The French president hopes to get an absolute majority to carry out tough reforms.
Voting has begun in France for the second round of parliamentary elections, with increased support for the left-wing alliance threatening the newly re-elected President Emmanuel Macron’s hopes for an absolute majority.
Voting begins Sunday at 8:00 (06:00 GMT) and closes at 20:00.
Macron faces a challenge from NUPES, a new left-wing alliance led by former Socialist Jean-Luc Melenchon. The rejuvenated left is struggling as rampant inflation raises the cost of living and sends shockwaves to the French political landscape.
In the first round of voting last Sunday, both sides were in the lead with 26 percent. In the second round, the initial field of candidates in almost all 577 constituencies has been reduced to two competing contestants.
Macron’s coalition hopes to win an absolute majority of 289 seats to carry out tough reforms.
Opinion polls predict that Macron’s “Joint” coalition of center-right and center-right parties will end up with the largest number of seats, but say there is no guarantee that it will reach the absolute majority.
The far right is also likely to achieve its greatest parliamentary success in decades.
Al Jazeera’s Jonah Hull, reporting from Paris, said the center-right and left-wing coalitions had “radically different ideas on what to do about France’s problems”.

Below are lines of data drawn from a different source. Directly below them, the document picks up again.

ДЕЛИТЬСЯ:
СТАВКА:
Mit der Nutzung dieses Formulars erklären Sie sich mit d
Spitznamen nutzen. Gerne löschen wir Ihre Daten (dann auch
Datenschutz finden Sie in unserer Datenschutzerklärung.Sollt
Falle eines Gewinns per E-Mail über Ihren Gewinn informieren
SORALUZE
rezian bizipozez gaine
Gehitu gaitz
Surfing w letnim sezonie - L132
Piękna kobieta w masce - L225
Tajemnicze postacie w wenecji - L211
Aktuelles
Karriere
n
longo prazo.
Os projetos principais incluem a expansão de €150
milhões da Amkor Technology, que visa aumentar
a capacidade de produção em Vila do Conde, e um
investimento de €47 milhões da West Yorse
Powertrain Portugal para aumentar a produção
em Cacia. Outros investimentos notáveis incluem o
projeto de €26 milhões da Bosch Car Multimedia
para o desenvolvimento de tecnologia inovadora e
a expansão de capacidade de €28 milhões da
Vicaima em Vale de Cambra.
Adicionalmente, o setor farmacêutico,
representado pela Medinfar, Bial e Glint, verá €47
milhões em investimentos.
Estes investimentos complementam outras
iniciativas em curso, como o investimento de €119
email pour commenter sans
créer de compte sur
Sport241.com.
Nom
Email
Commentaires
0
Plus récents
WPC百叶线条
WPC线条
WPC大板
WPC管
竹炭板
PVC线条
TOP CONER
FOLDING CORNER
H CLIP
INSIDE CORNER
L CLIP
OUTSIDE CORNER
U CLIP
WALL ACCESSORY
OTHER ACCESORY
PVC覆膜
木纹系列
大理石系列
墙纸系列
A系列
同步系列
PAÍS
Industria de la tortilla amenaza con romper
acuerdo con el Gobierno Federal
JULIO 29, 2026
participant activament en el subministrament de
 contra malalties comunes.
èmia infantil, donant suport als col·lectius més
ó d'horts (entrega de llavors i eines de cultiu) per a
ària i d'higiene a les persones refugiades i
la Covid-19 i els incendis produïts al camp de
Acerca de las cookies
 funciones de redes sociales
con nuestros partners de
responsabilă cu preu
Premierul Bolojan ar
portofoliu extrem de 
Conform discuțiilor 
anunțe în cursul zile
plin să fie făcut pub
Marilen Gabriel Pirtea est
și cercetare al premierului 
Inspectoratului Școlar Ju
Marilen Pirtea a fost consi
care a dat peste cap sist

Centrists aim to lower taxes, reform welfare system benefits and raise the retirement age, while the left plans to tax the rich, raise the minimum wage and lower the retirement age.
Failure to reach an absolute majority would require a degree of power-sharing between the parties, which had not been seen in France for decades, or would have led to prolonged paralysis and repeated parliamentary elections.
If Macron and his allies lose an absolute majority by just a few seats, they could rob center-right or Conservative MPs. If they lose it by a wider margin, they could seek an alliance with the Conservatives or lead a minority government that will have to negotiate laws on a case-by-case basis with other parties.
Hull said less than half of the French electorate went to the polls in the first round, raising concerns about turnout. “Low turnout will tend not to favor the headlines,” he added.
Turnout at noon was 18.99 percent, higher than at the same time during a first round of voting last Sunday and in 2017, when it only reached 18.43 and 17.75 percent respectively.
Macron won a second term in April, defeating his far-right rival Marine Le Pen by a comfortable margin. After electing a president, French voters have traditionally used the legislative polls that follow a few weeks later to give their newly elected leader a comfortable parliamentary majority.